#### Assigned task:
Reproduce the material below verbatim, omitting the pictures.

#### Material provided:
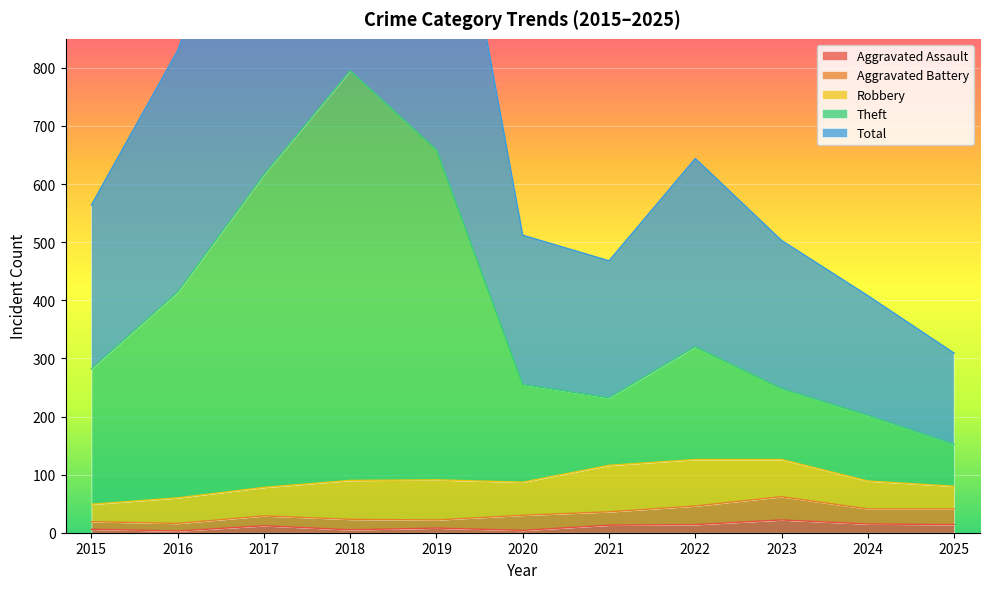

Is it true that Aggravated Assault equals 14 at 2025?

True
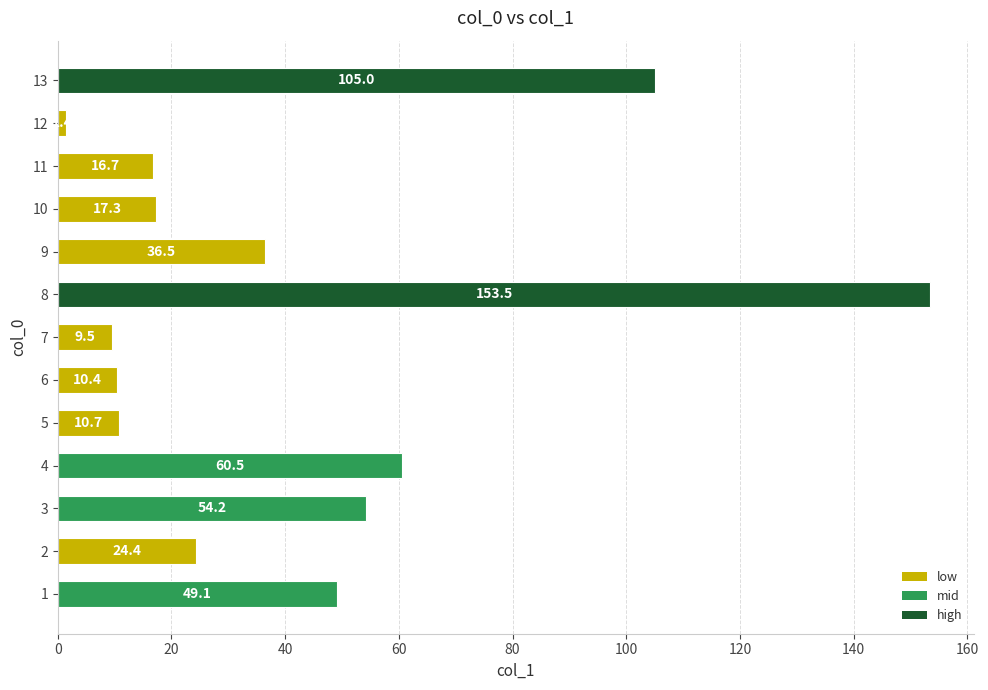

The value at 7 is 9.5. True or false?

True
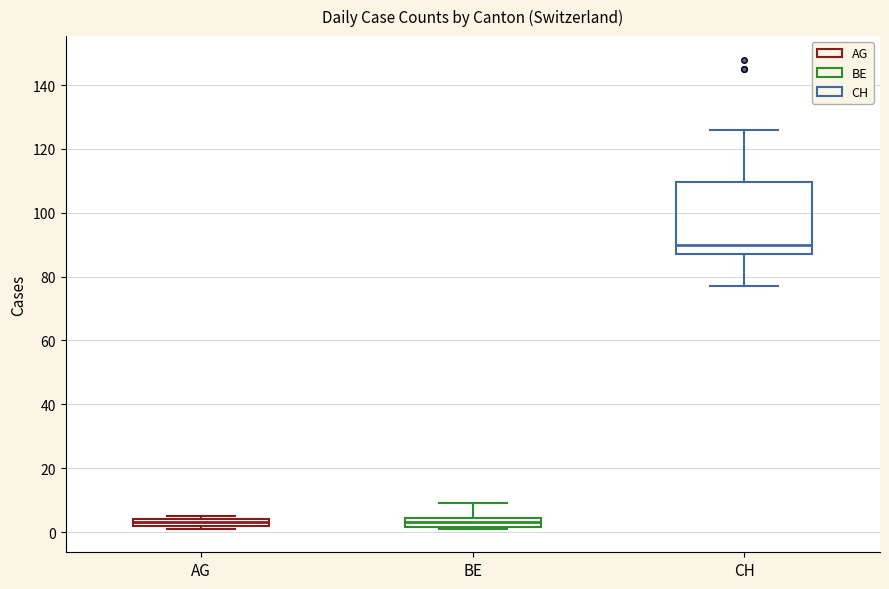

Which box is the tallest, from its lower edge to its upper edge?

CH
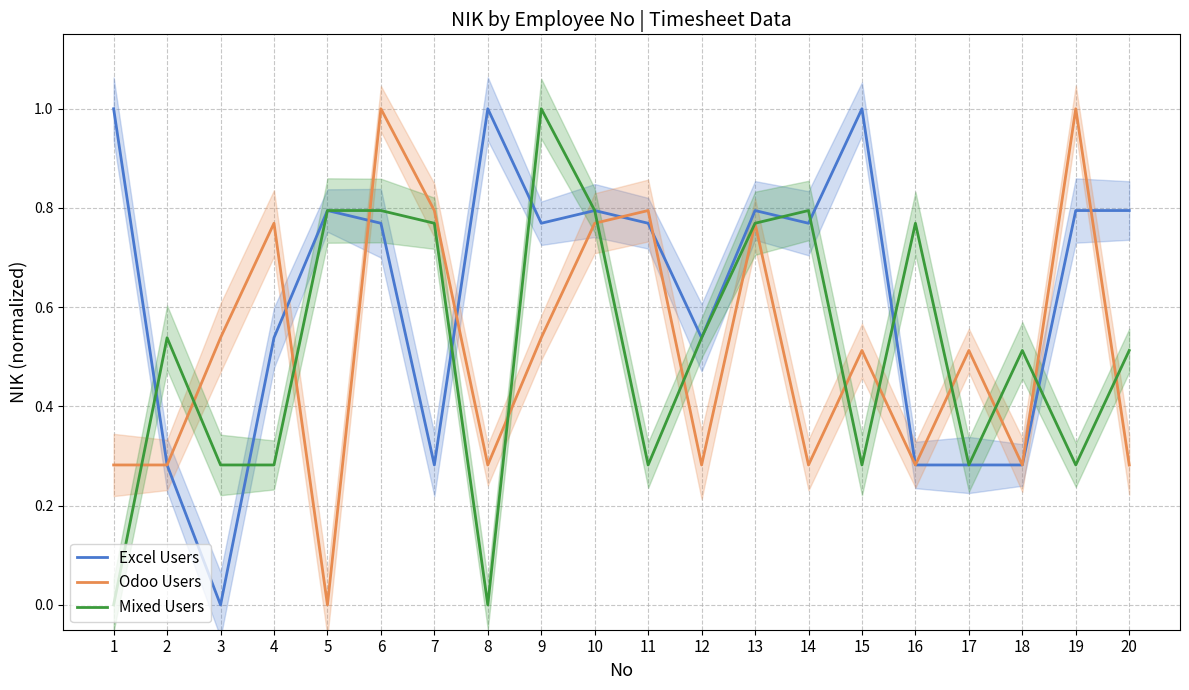

Between 11 and 17, which series saw the biggest shift?

Excel Users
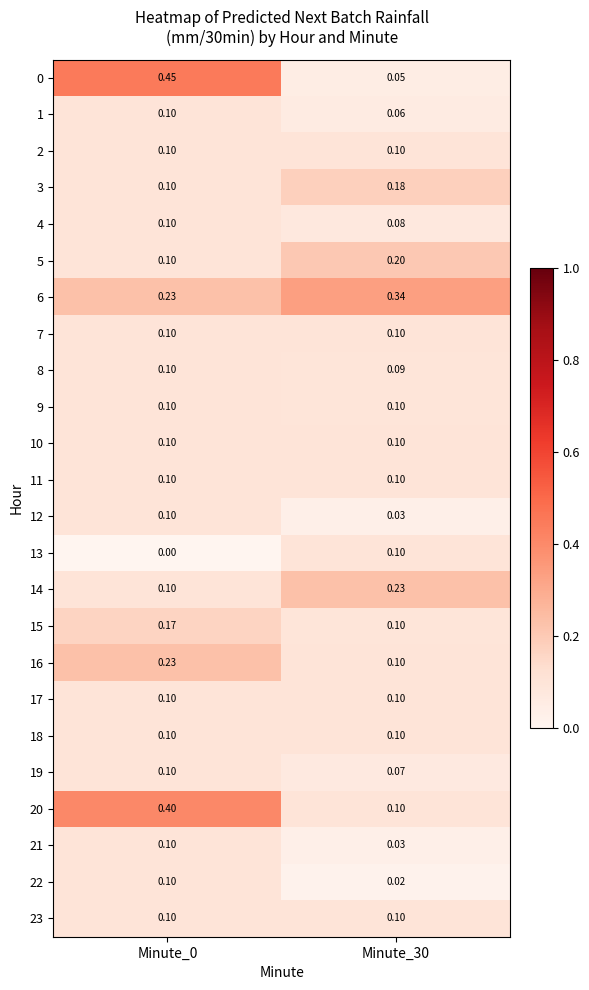

Is the value of 6 at Minute_30 greater than the value of 0 at Minute_30?

Yes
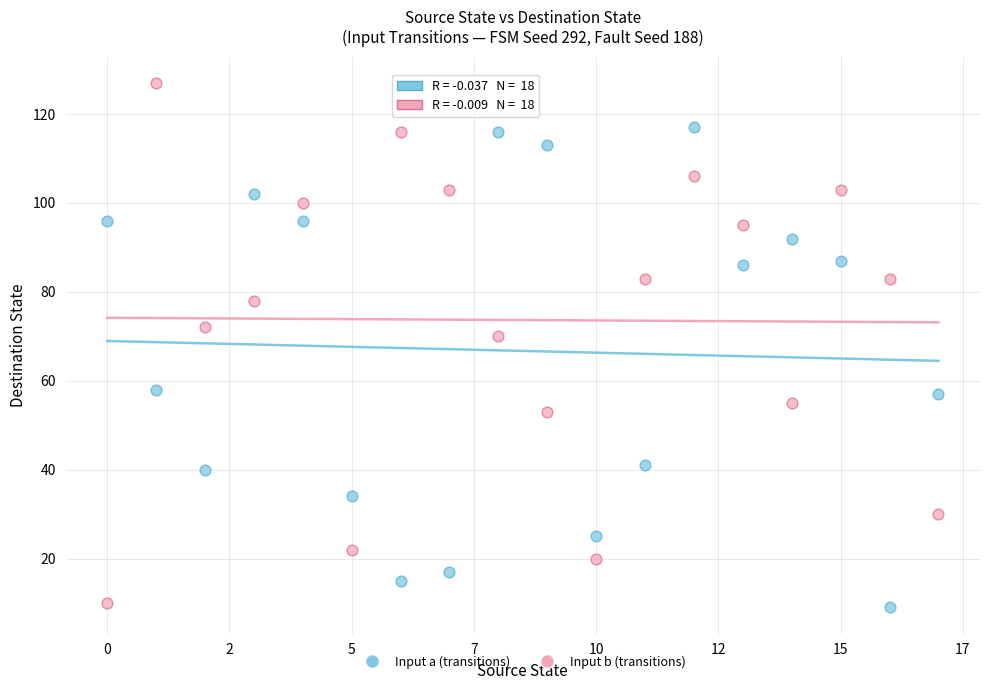

In the Input b (transitions) series, what Y value is closest to 68?

70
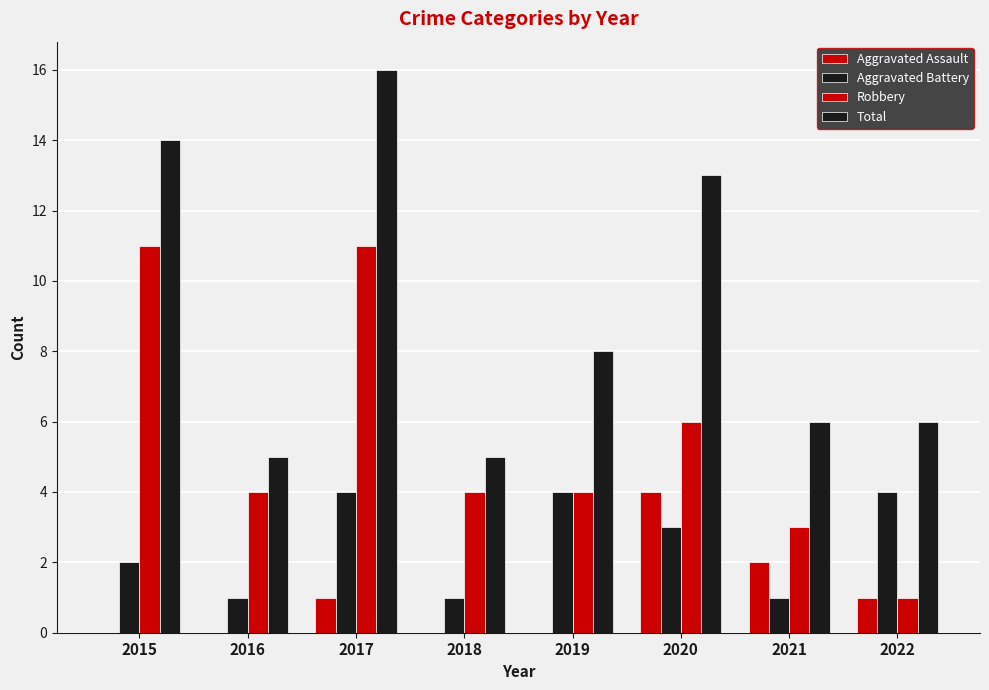

Count the number of data series in this chart.

4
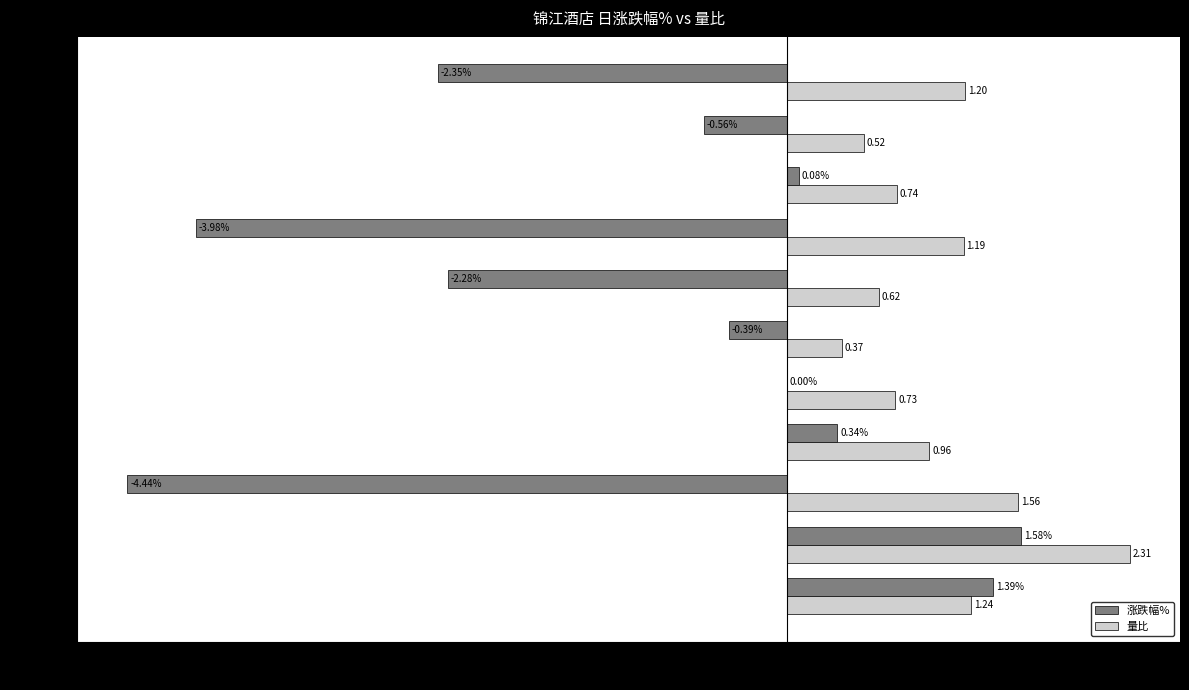

At which category is the sum across all series the highest?

2022-11-11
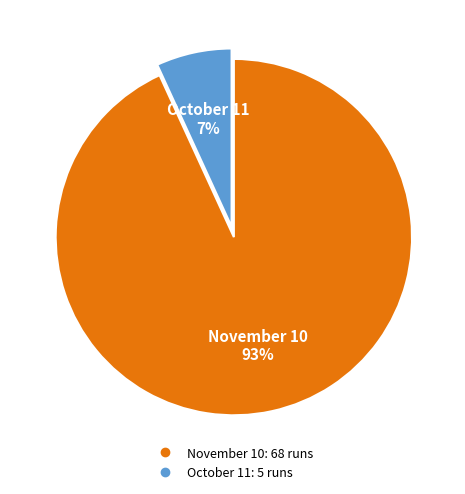

To the nearest percent, what is the average slice percentage?

50%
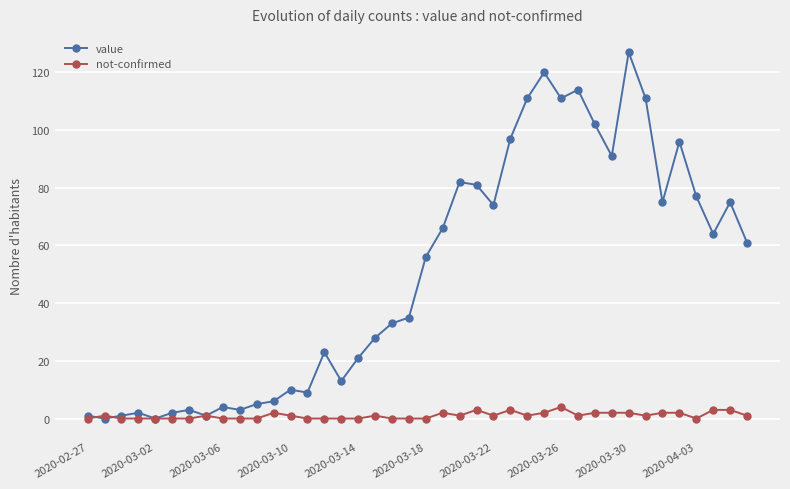

What is the difference between the second highest and minimum values in the not-confirmed series?

3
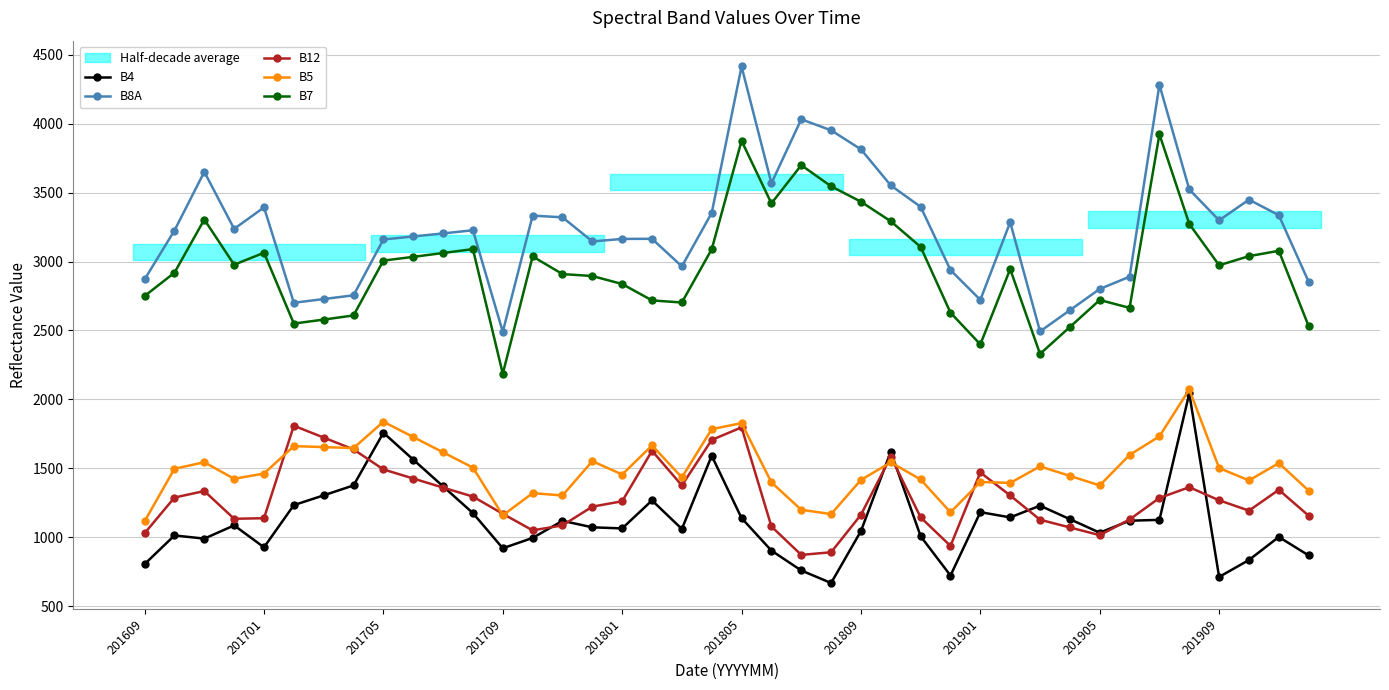

What is the difference between the second highest and second lowest values in the B7 series?

1546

#### Task result:
Is it true that Aggravated Assault equals 14 at 2025?

True

The value at 7 is 9.5. True or false?

True

Which box is the tallest, from its lower edge to its upper edge?

CH

Between 11 and 17, which series saw the biggest shift?

Excel Users

Is the value of 6 at Minute_30 greater than the value of 0 at Minute_30?

Yes

In the Input b (transitions) series, what Y value is closest to 68?

70

Count the number of data series in this chart.

4

At which category is the sum across all series the highest?

2022-11-11

To the nearest percent, what is the average slice percentage?

50%

What is the difference between the second highest and minimum values in the not-confirmed series?

3

What is the difference between the second highest and second lowest values in the B7 series?

1546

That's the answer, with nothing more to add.